## DOCUMENT EXTRACT
Advertising for the Wedding Photographer Part 7
Wedding Fairs / Bridal Shows
Chapter 1: Wedding Magazines and Print Advertising
Chapter 2: Directories, Google and Facebook cold calls
Chapter 3: Google Adwords and Facebook Ads
Chapter 4: Social Media
Chapter 5: Wedding Blogs
Chapter 6: Facebook Groups and Wedding Forums
Chapter 7: Wedding Fairs / Bridal Shows (You are here)
Chapter 8: What works for me
Wedding Fairs and Bridal Shows
Usually when I’ve written these chapters I’ve written the content and added images later.
On this section though, I’ve added the images first because, nothing sums up how I feel about Wedding Fairs more than the above image.
You see I’ve never liked (most) wedding fairs. It’s because I feel like you have to be a market trader, hard selling your goods to get anything from it.

## Scene photo sets with intrinsics
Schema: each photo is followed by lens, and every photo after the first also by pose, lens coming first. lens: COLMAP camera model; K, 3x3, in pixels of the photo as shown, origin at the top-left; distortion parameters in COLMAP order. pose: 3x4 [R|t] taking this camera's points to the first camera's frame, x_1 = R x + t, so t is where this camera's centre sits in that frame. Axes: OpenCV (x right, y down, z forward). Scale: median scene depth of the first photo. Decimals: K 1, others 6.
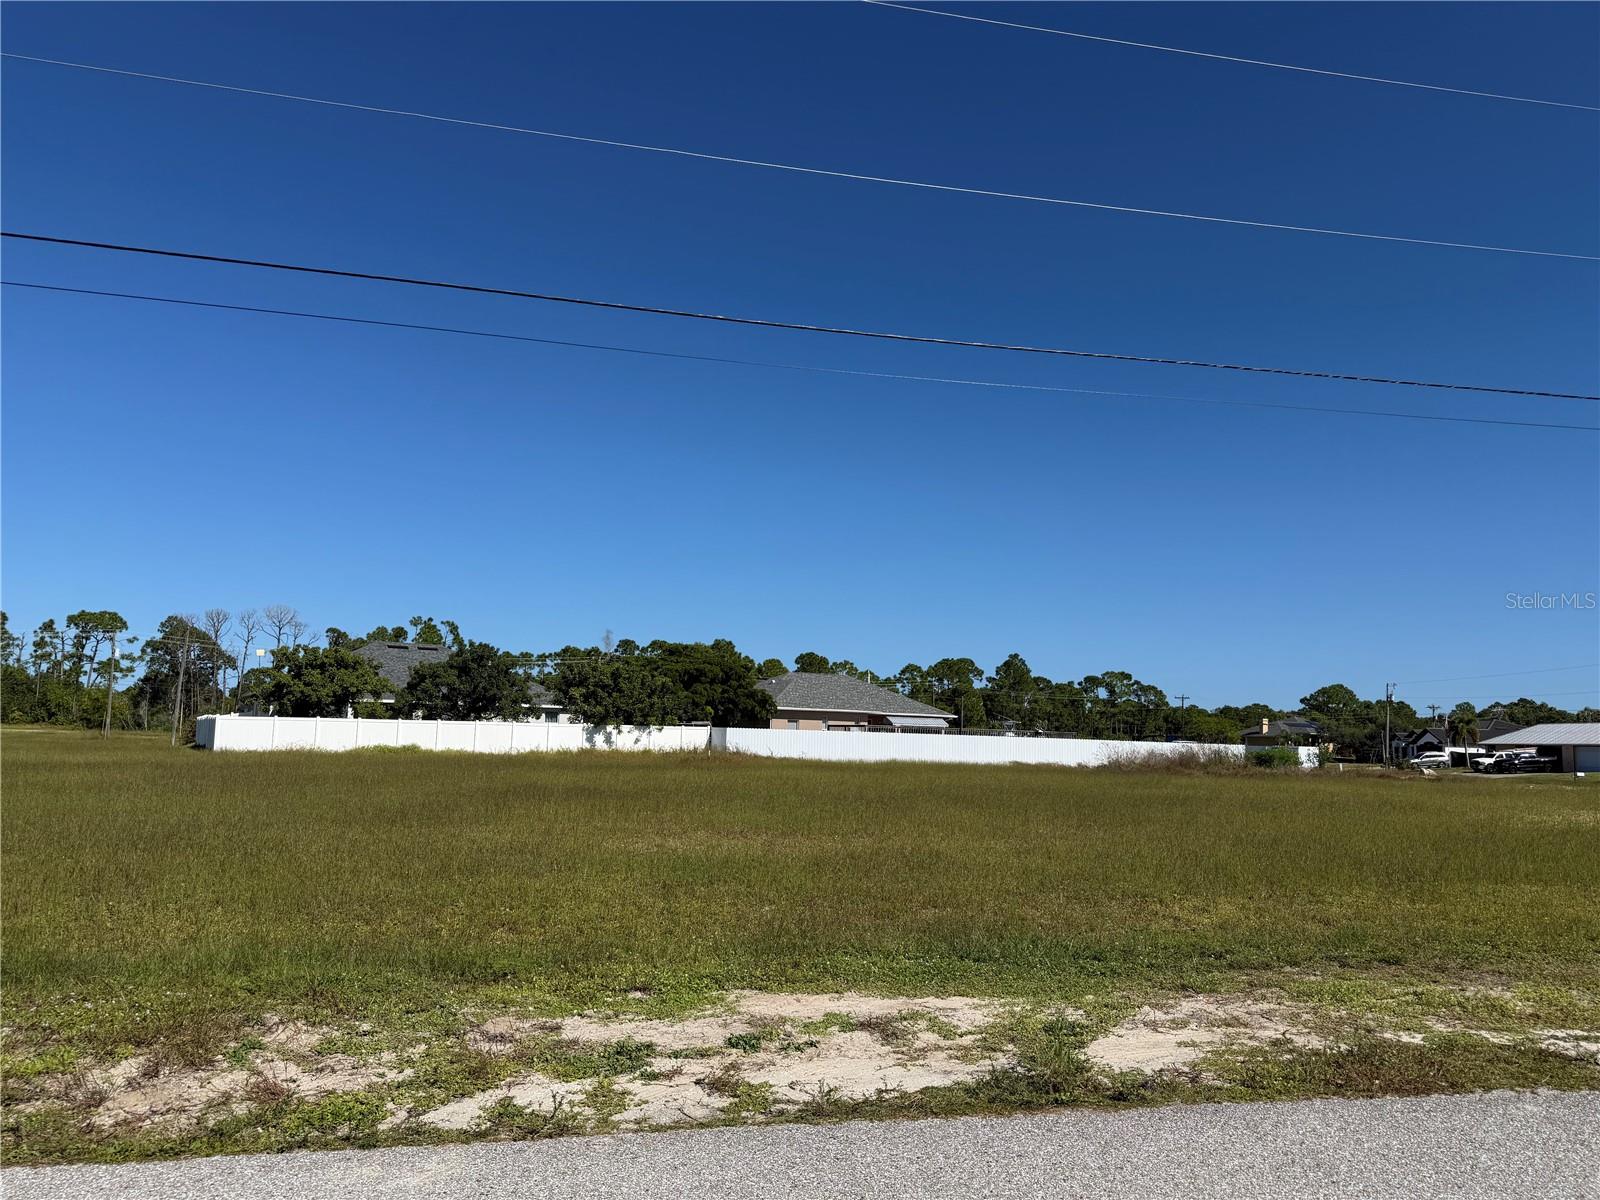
lens RADIAL K [[1114.3, 0, 801.2], [0, 1114.3, 593.3], [0, 0, 1]] dist [0.102301, -0.141846]
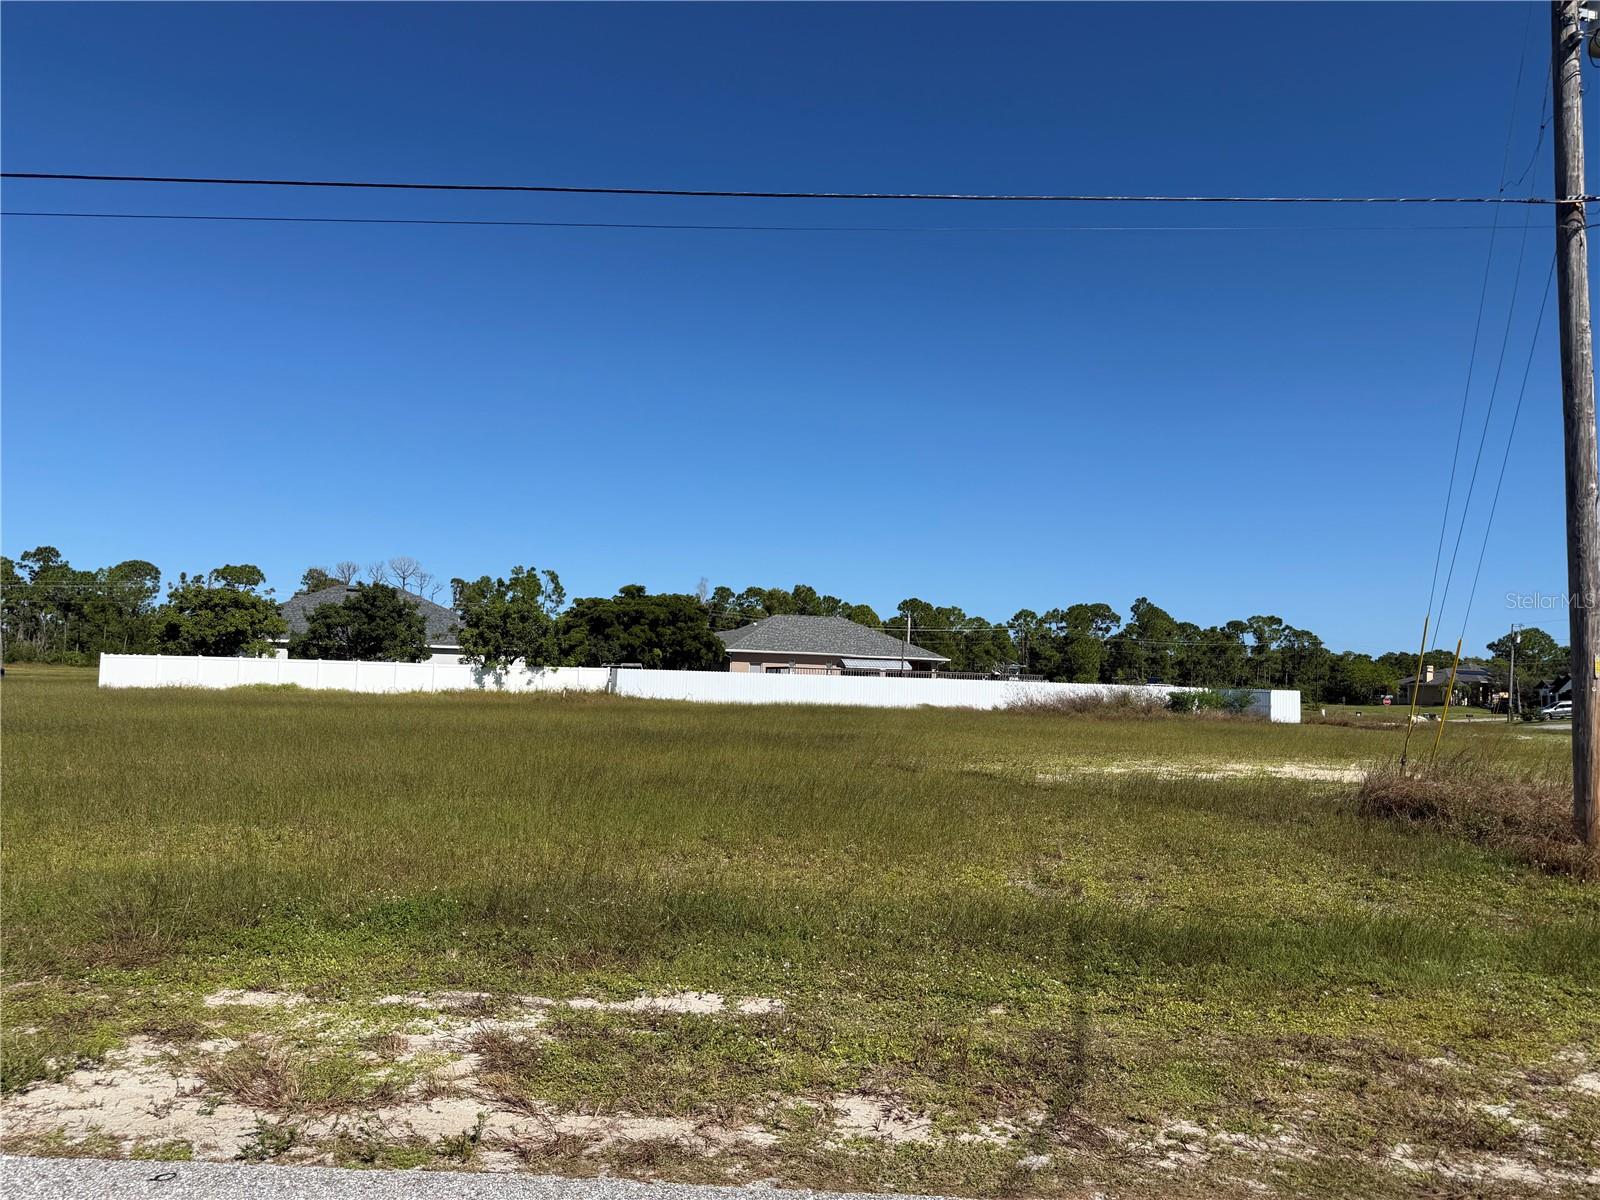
lens RADIAL K [[1116.9, 0, 810.2], [0, 1116.9, 605.8], [0, 0, 1]] dist [0.089204, -0.112974]
pose [[0.984863, -0.008669, -0.173116, 0.159355], [0.018234, 0.998389, 0.053736, 0.009634], [0.172371, -0.056079, 0.983434, 0.041915]]
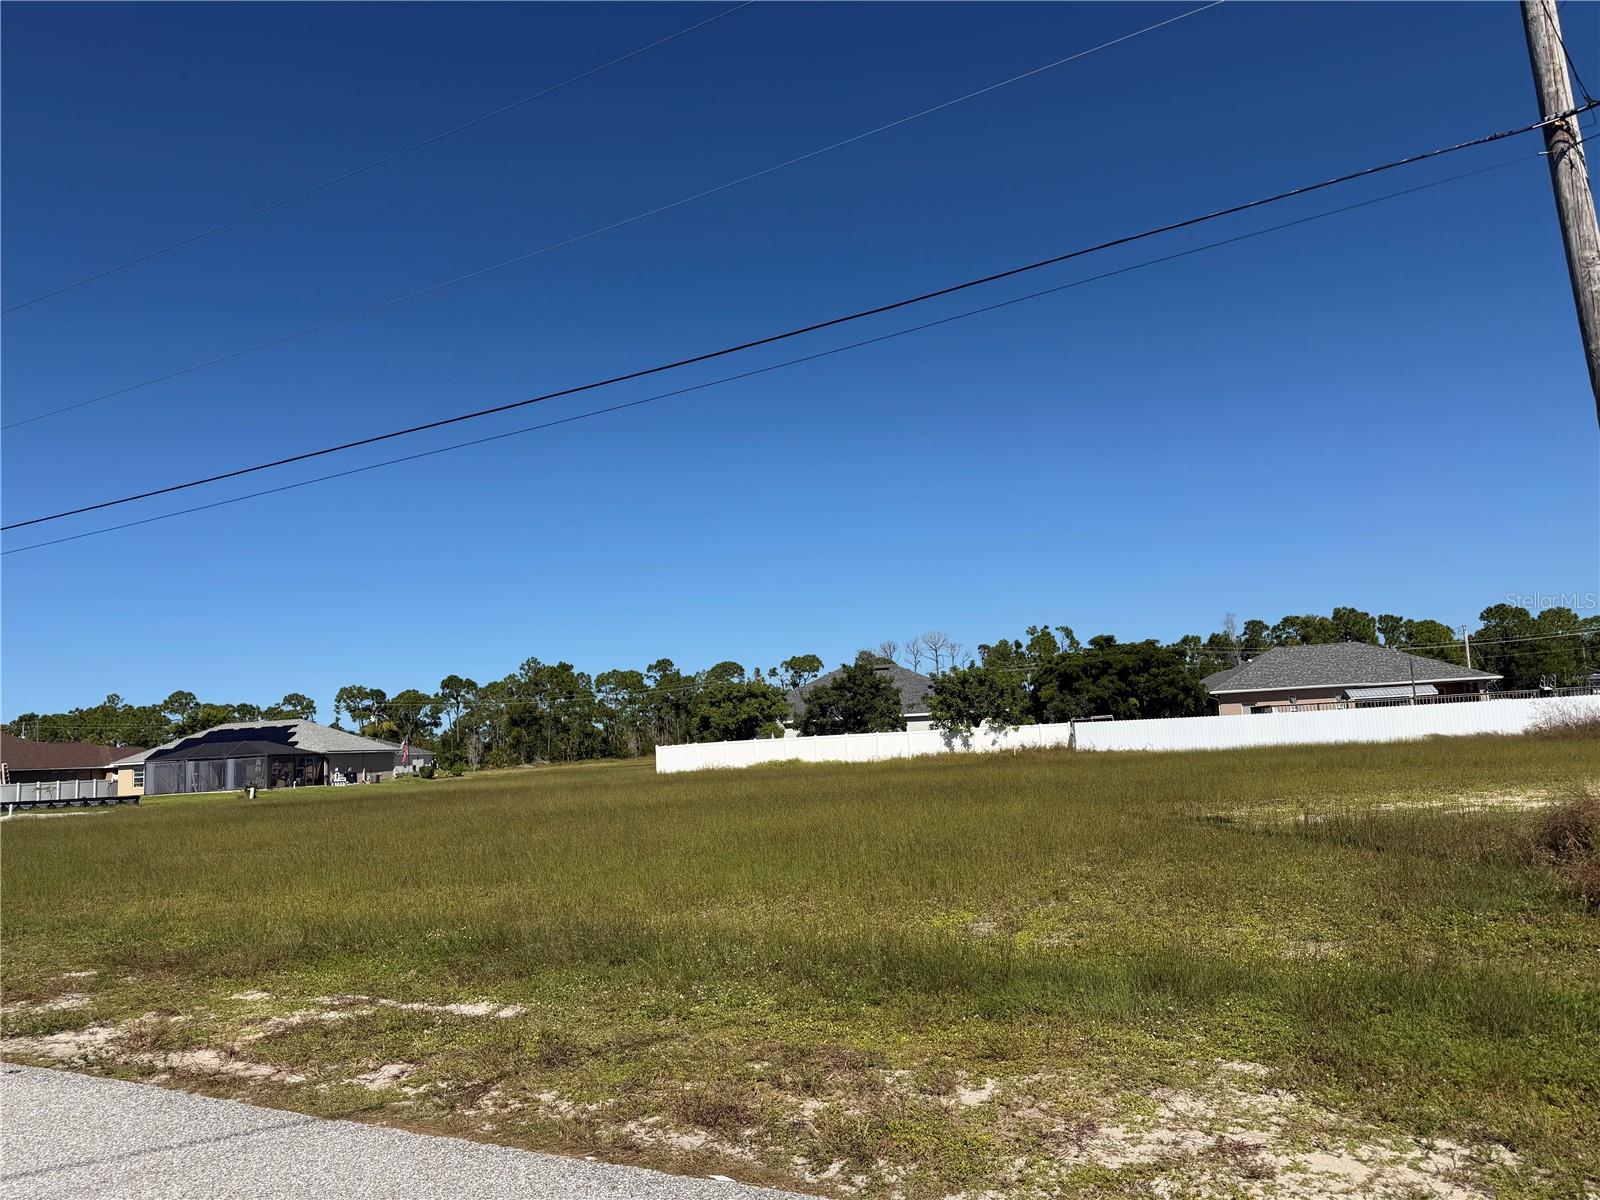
lens RADIAL K [[1116.9, 0, 805.7], [0, 1116.9, 604.2], [0, 0, 1]] dist [0.085791, -0.105737]
pose [[0.779623, -0.145150, -0.609196, 0.216166], [0.153805, 0.987354, -0.038419, 0.011571], [0.607069, -0.063745, 0.792089, 0.049496]]
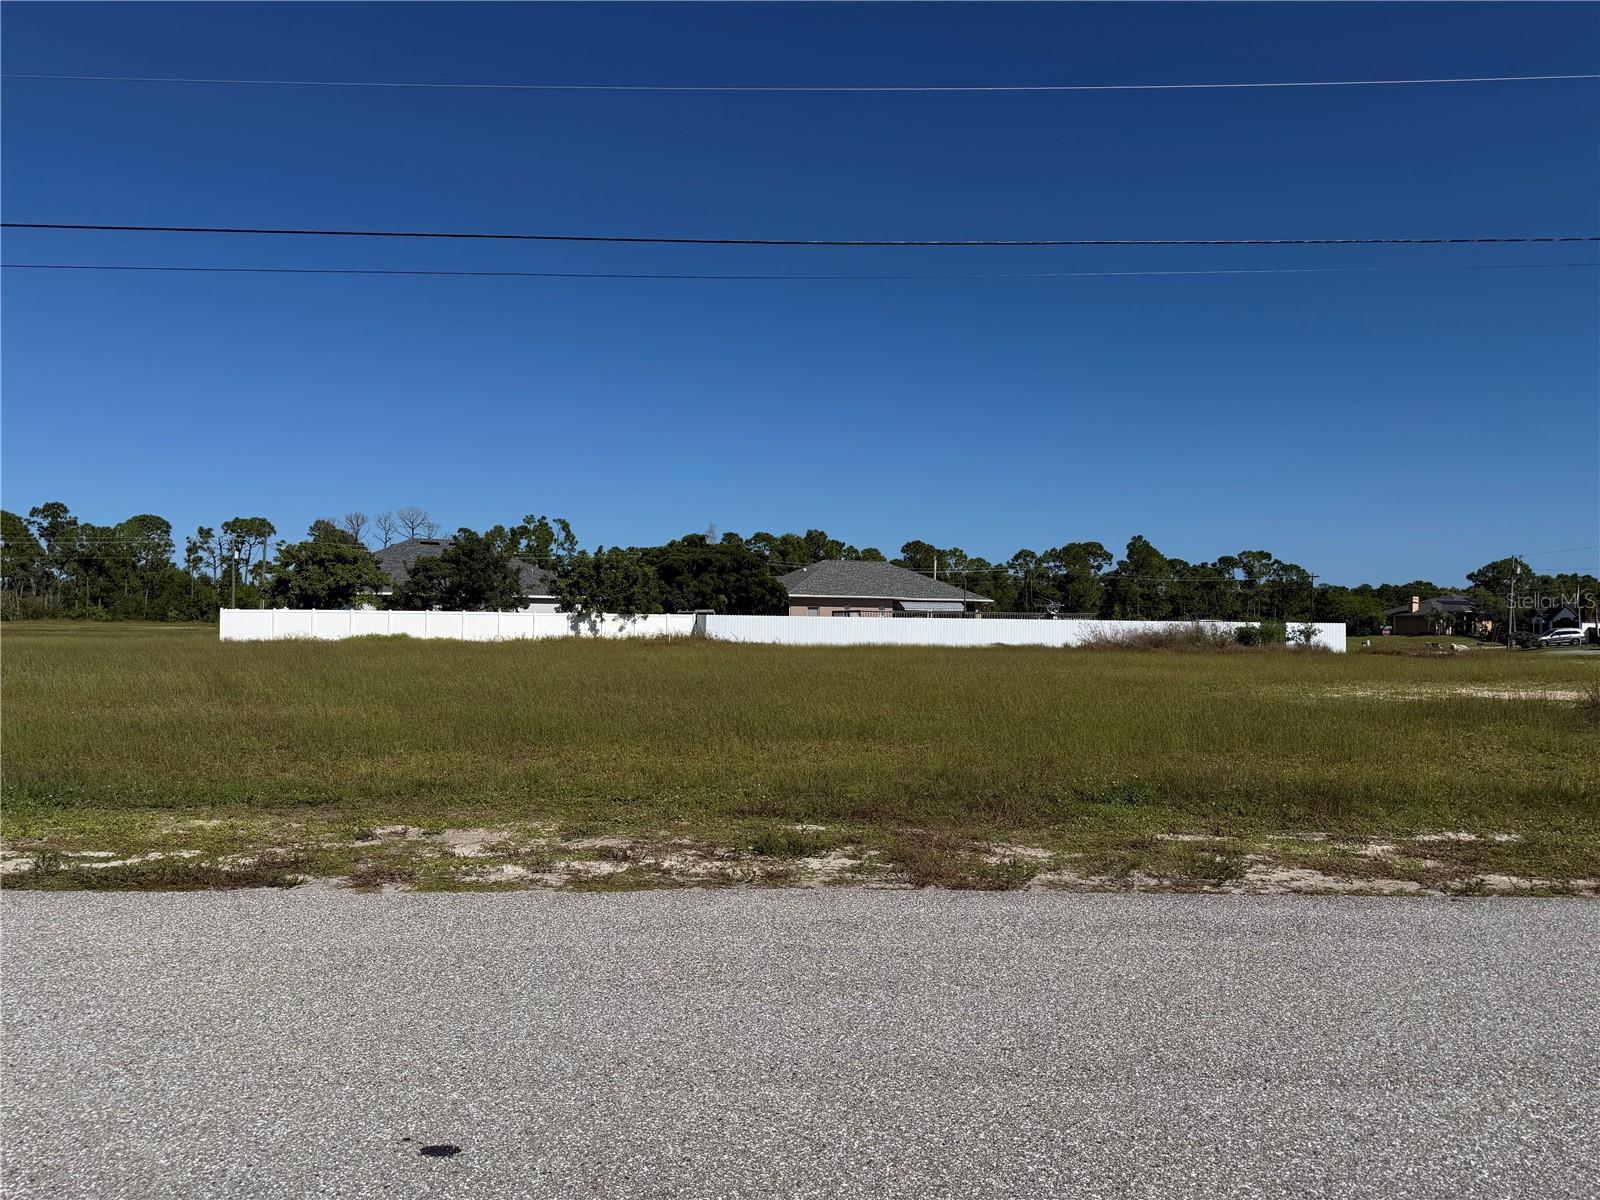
lens RADIAL K [[1114.7, 0, 802.2], [0, 1114.7, 606.0], [0, 0, 1]] dist [0.108614, -0.154004]
pose [[0.988174, -0.017484, -0.152339, 0.104881], [0.033899, 0.993806, 0.105832, 0.004196], [0.149545, -0.109745, 0.982646, 0.003871]]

## WORK ITEM A
Set down the wedding advertising article word for word from "Advertising for the" to "anything from it.".
## WORK ITEM B
Decide whether each statement agrees with the wedding advertising article, answering yes or no and quoting the deciding words: (i) In writing these chapters, the writer usually wrote the content before adding images. (ii) For the wedding fairs section, the images were added after the content. (iii) The writer has always liked wedding fairs.

## SOLUTION A
Advertising for the Wedding Photographer Part 7
Wedding Fairs / Bridal Shows
Chapter 1: Wedding Magazines and Print Advertising
Chapter 2: Directories, Google and Facebook cold calls
Chapter 3: Google Adwords and Facebook Ads
Chapter 4: Social Media
Chapter 5: Wedding Blogs
Chapter 6: Facebook Groups and Wedding Forums
Chapter 7: Wedding Fairs / Bridal Shows (You are here)
Chapter 8: What works for me
Wedding Fairs and Bridal Shows
Usually when I’ve written these chapters I’ve written the content and added images later.
On this section though, I’ve added the images first because, nothing sums up how I feel about Wedding Fairs more than the above image.
You see I’ve never liked (most) wedding fairs. It’s because I feel like you have to be a market trader, hard selling your goods to get anything from it.

## SOLUTION B
(i) Yes: "Usually when I’ve written these chapters I’ve written the content and added images later."
(ii) No: "On this section though, I’ve added the images first"
(iii) No: "You see I’ve never liked (most) wedding fairs."